Problems and tasks -
1. In the article on school wage freezes, retype the passage from "Brian Nolan, who" up to and including "already in place.".
2. Answer these questions from the article on school wage freezes:
(a) How many jobs does the Syracuse superintendent propose to cut to balance the budget?
(b) Some members of the Liverpool faculty union earn less than what amount a year?
(c) On what date does the Syracuse district administrators' union contract expire?

--- Document segment ---

Cuomo wants almost all state employees whose contracts are up for negotiation April 1 to take a one-year freeze. Local school districts say Cuomo’s proposed cuts in school funding are a big reason why they face layoffs and cuts.

“We will not entertain a wage free in 2012-13. And the reason for that is our sole motivation for this wage freeze was to retain as many people as possible in the hopes that the governor realizes that he may have gone just a little too far,” Christian said.

Leaders of the United Liverpool Faculty Association said no to a freeze for a number of reasons, union President Pattie Miller said. One was that the administration went to employees, including Miller, directly about freeze rather than bringing it to the union, she said.

To the public that might sound minor, she said.

“But it really suggested to us a lack of a real positive relationship between the association and the district, and so that became a part of the issue in our response,” Miller said.

There is a “troubling trend” nationally of districts and superintendents bypassing the union and going straight to members, which undermines collective bargaining, she said.

The union was against the freeze, too, because some of its members make less than $25,000 a year, she said.

And there was no guarantee that taking the freeze would result in fewer layoffs, especially in light of the district’s dwindling enrollment in recent years, she said.

In Syracuse, the region’s largest district, Syracuse Superintendent Daniel Lowengard asked all employees to take a one-year freeze to mitigate job cuts for 2011-12. Lowengard proposes to cut 539 jobs to balance the budget but he has said a pay freeze would cut the number by more than 100.

Contracts for some of the district’s bargaining units expire in June, others run another year and include raises.

If the administration’s proposal makes sense, union leaders will bring the freeze request to its members, Syracuse Teachers Association President Kevin Ahern said.

The association needs to look at budget numbers, including payroll, and see exactly which positions the board decides to cut, among other factors, he said.

“The discussion revolves around several things, one of which is, you know, the fact that we negotiated a contract in good faith, and what is the district’s obligation in terms of that?” Ahern said. “But there’s also the discussion about the financial realities that we’re facing.”

“And what are the implications of taking a wage freeze in terms of saving positions versus not taking a wage freeze?” he said. “I mean, that’s the nature of the conversation.”

The Syracuse teachers’ union will make no decision until after the school board approves a tentative budget, which is supposed to happen March 9, Ahern said

Brian Nolan, who heads the Syracuse district administrators’ union, said it is negotiating with the district and the wage freeze is on the table. Its contract with the district expires June 30, so there is no raise already in place.

“I am hopeful that all units will help in some way to avoid huge layoffs,” Lowengard said.

--- Dataset entries ---

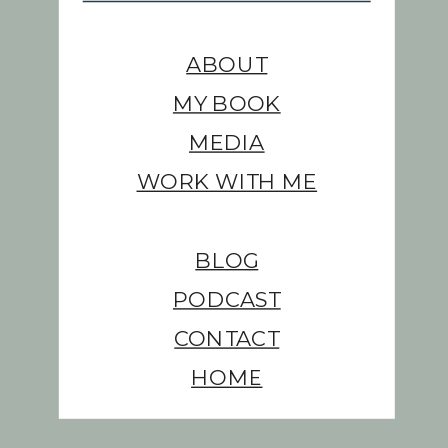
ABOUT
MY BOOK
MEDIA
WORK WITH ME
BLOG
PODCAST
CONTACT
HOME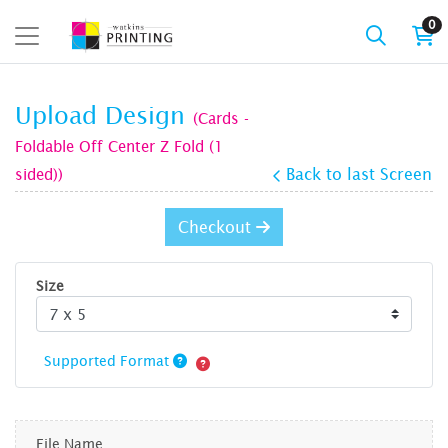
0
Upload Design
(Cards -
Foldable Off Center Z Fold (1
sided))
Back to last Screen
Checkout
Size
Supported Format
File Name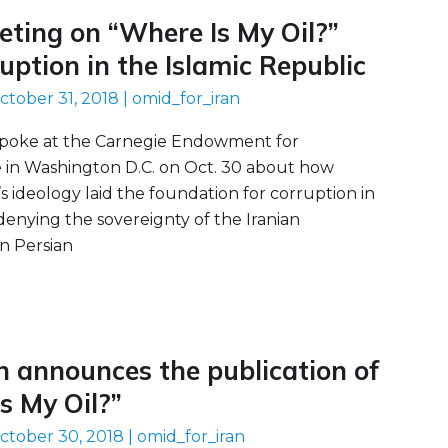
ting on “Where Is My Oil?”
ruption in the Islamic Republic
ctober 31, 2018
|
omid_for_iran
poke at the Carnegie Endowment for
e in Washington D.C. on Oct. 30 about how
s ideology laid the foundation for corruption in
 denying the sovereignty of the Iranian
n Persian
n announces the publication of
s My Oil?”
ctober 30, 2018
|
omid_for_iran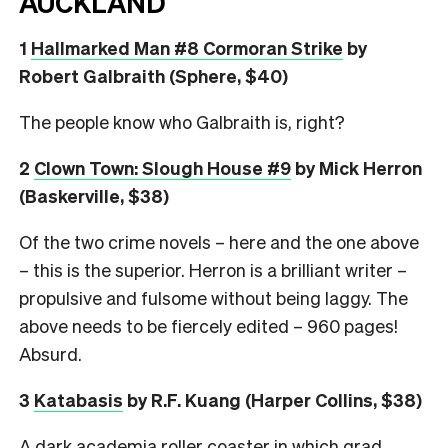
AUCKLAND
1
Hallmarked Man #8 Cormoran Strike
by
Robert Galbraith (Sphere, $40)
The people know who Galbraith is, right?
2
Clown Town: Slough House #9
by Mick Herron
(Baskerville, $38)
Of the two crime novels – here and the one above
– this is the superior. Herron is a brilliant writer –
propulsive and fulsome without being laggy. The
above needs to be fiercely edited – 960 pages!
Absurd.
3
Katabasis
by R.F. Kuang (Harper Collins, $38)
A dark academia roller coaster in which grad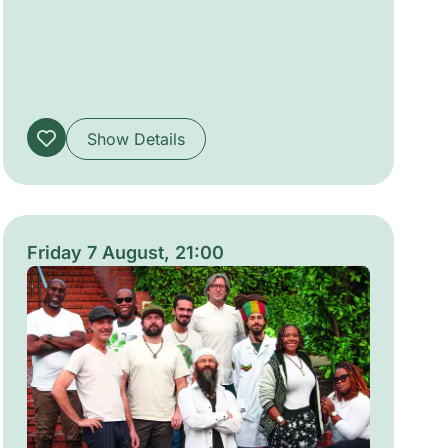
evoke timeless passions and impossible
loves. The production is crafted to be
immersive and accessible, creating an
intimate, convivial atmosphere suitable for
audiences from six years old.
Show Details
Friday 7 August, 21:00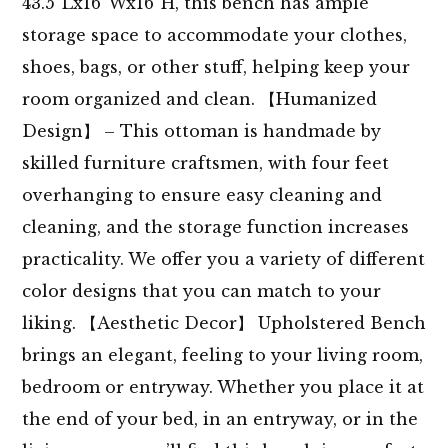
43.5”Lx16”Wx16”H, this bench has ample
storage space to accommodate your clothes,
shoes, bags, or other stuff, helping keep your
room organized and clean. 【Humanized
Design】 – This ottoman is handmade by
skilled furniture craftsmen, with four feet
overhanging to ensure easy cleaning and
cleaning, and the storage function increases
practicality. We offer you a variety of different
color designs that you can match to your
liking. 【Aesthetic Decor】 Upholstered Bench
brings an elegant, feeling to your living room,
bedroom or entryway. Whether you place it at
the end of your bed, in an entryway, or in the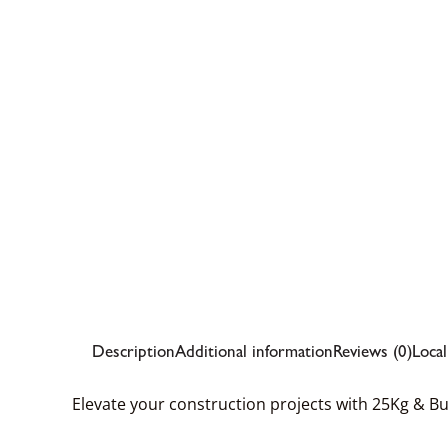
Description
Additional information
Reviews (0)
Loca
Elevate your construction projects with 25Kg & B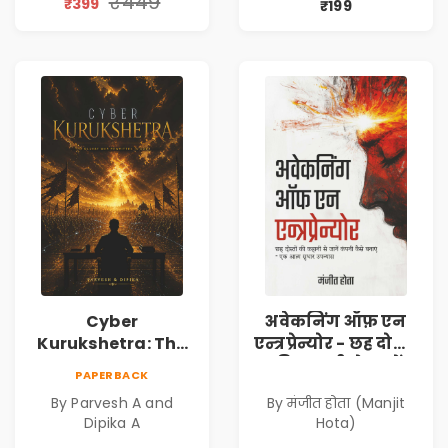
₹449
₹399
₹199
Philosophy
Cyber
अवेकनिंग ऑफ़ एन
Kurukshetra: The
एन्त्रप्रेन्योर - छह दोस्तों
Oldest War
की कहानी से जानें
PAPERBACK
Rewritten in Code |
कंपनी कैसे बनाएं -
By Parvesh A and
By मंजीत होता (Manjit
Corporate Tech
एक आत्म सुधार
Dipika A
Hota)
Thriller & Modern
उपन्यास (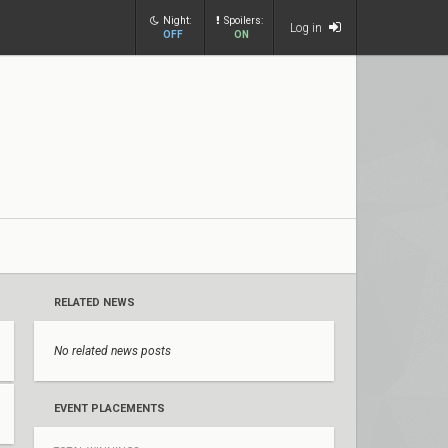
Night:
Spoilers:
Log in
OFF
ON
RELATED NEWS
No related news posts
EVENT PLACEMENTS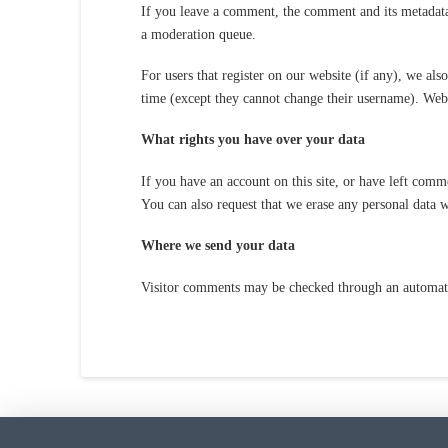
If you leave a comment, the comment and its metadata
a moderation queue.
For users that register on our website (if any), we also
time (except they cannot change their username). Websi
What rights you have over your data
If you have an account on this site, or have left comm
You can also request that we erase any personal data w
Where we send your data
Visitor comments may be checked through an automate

---

Solved tasks -
1.
Brian Nolan, who heads the Syracuse district administrators’ union, said it is negotiating with the district and the wage freeze is on the table. Its contract with the district expires June 30, so there is no raise already in place.

2.
(a) 539 jobs
(b) $25,000
(c) June 30